====== Document extract

As always I’m not going to bother until it’s a problem. The first iterations of Cultura are going to be strictly set in early stone age and the first version won’t have reproduction at all.
My expectation is that graphics will take a constant amount of memory. I won’t have “graphics settings”. They’ll just be well tuned for 60 FPS on my box which is five years old, so hopefully it will be a good baseline for everyone (it also uses an ATI card just to be sure I don’t use any nVidia specific driver stuff and cause a blue screen on ATI computers... or it could be because an ATI card is half the price and uses a quarter the electricity... hurr!).
Game-wise, I think that each square of map implies roughly 160 bytes of memory and interesting this bounds the rest of the game object memory because they would be limited by the lack of in-game resources (no land, no food!). Let’s say it’s like 5 objects worth of stuff, each around 10 integers worth of data, so 5 * 10 * 4 = 200 bytes. So each square of land is like 360 bytes.
Let’s keep map sizes below the need for performance magic for now. We’ll say I want to keep this amount of memory use to be at ~500 Mb. So that means 1 388 889 squares and that means a square map of about 1179 x 1179. So let’s keep a map at 1000 x 1000. I’m concerned about the load-time on that but let’s ignore that for now. Actually, if it turns out the load time is too slow for such a large map, then I will reduce map size to compensate.
Later on when the game is in a very excellent state (resource management, technological research, reproduction, AI, interacting with other societies), I will start performance stints to allow for larger maps and more people. Yay.

============
====== Records shown

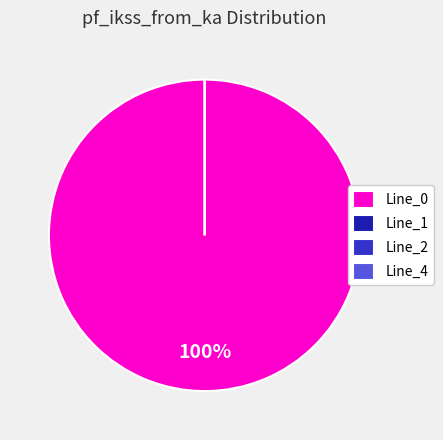

What is the smallest slice in the pie chart?

Line_1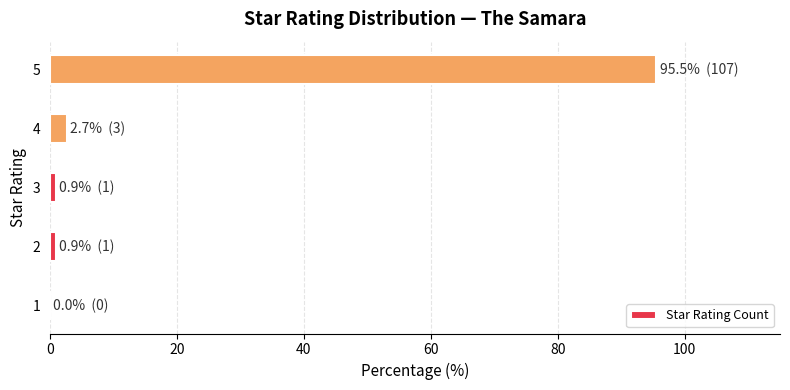

Are the bars horizontal?

Yes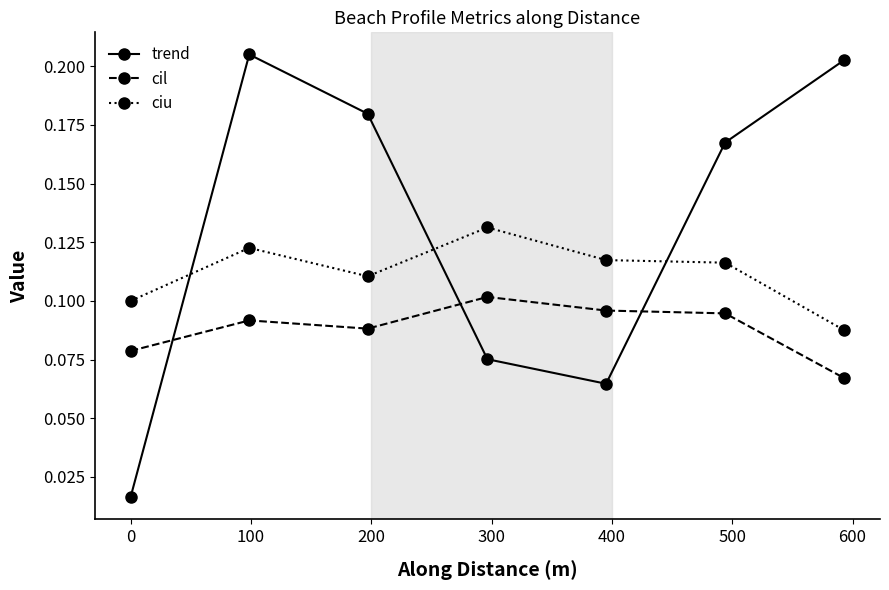

List the series in order of their overall mean, highest first.

trend, ciu, cil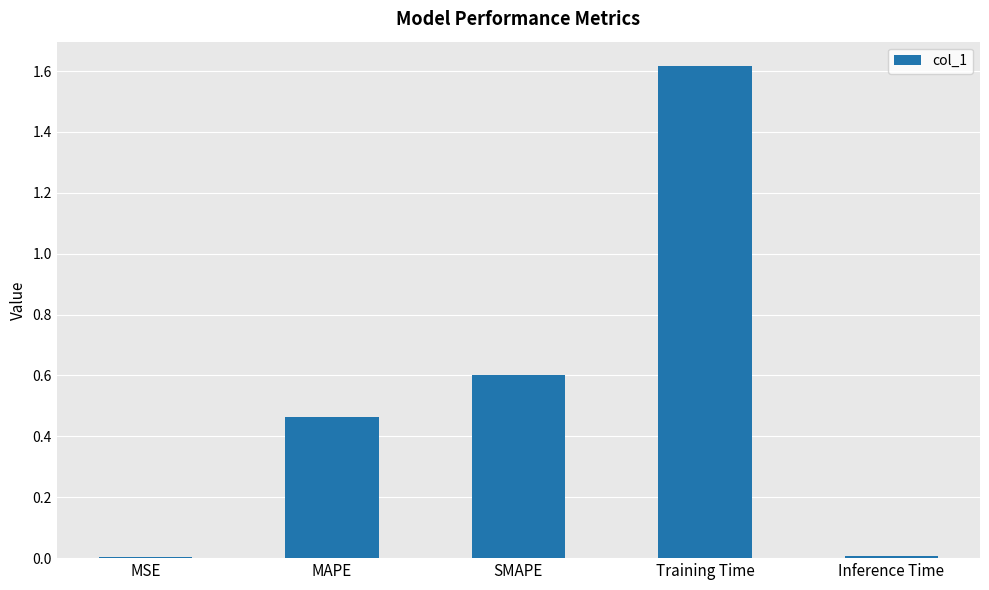

True or false: the data shows 0.0 at Inference Time.

True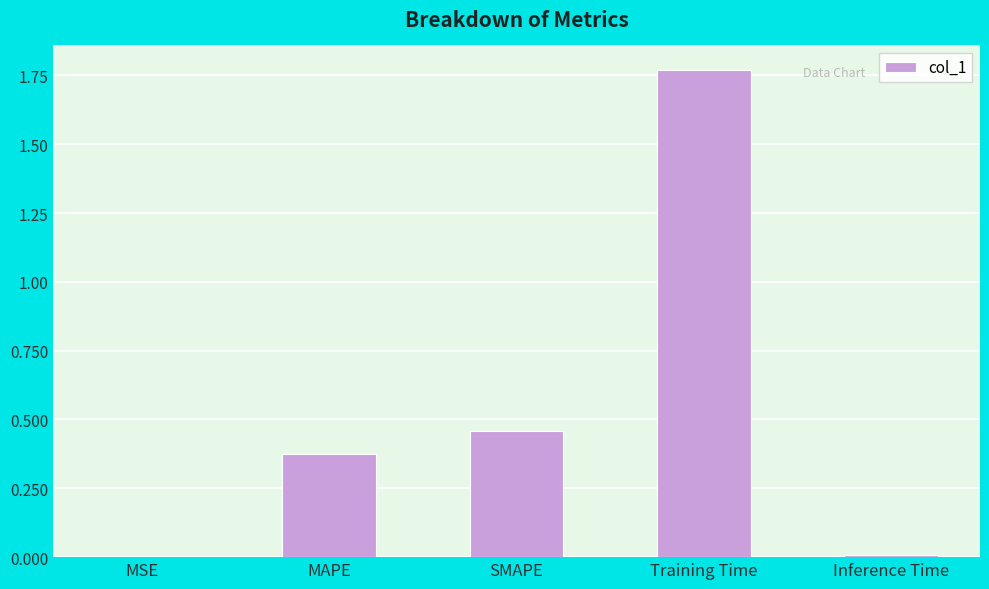

What is the difference between the values at Training Time and SMAPE?

1.3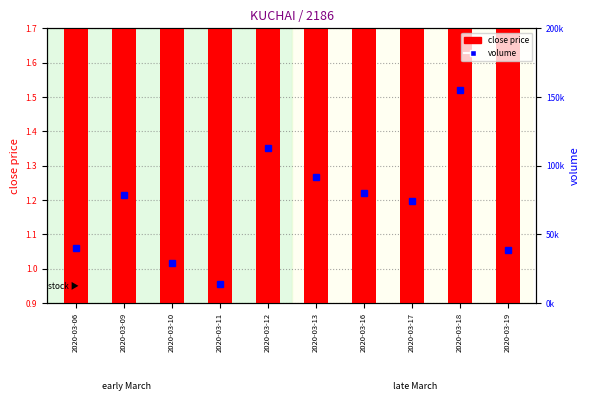

Is it true that close price equals 1.4 at 2020-03-12?

True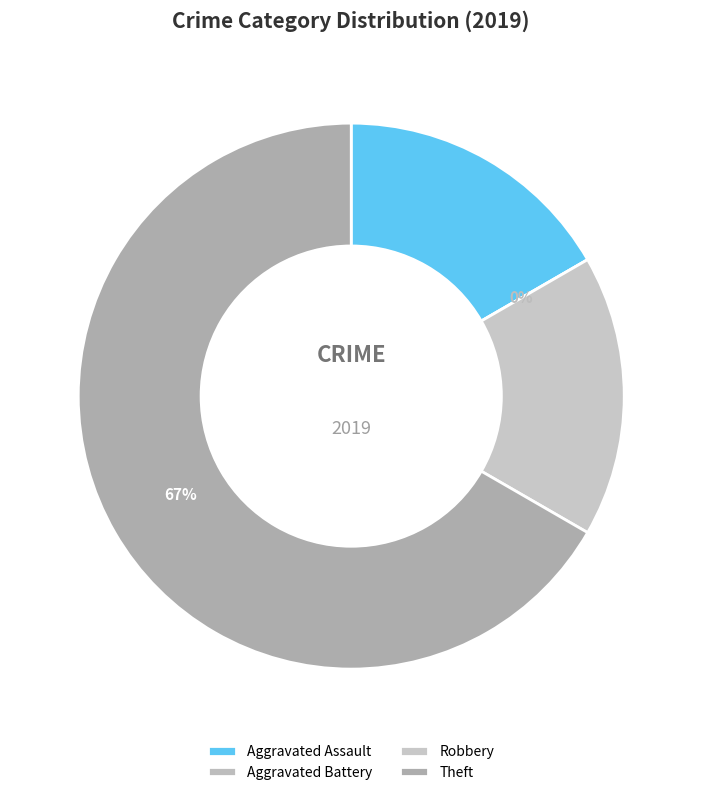

Is it true that Theft is 67% of the pie?

True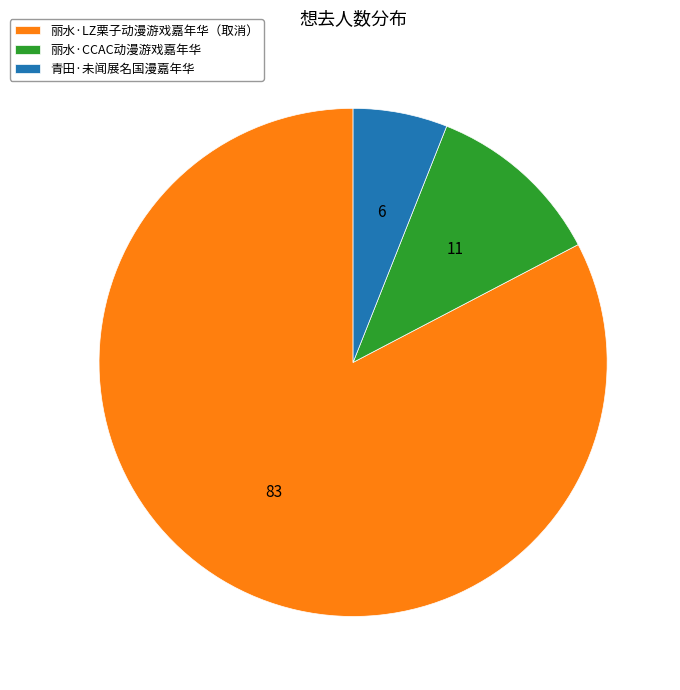

Which slice represents more than half of the pie?

丽水·LZ栗子动漫游戏嘉年华（取消）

============

== Request ==
Please copy the memory-planning post from "Let’s keep map" up to and including "size to compensate.", changing "performance magic" to "clever optimization". Rely on nothing but the memory-planning post when answering.

== Answer to the exercise ==
Let’s keep map sizes below the need for clever optimization for now. We’ll say I want to keep this amount of memory use to be at ~500 Mb. So that means 1 388 889 squares and that means a square map of about 1179 x 1179. So let’s keep a map at 1000 x 1000. I’m concerned about the load-time on that but let’s ignore that for now. Actually, if it turns out the load time is too slow for such a large map, then I will reduce map size to compensate.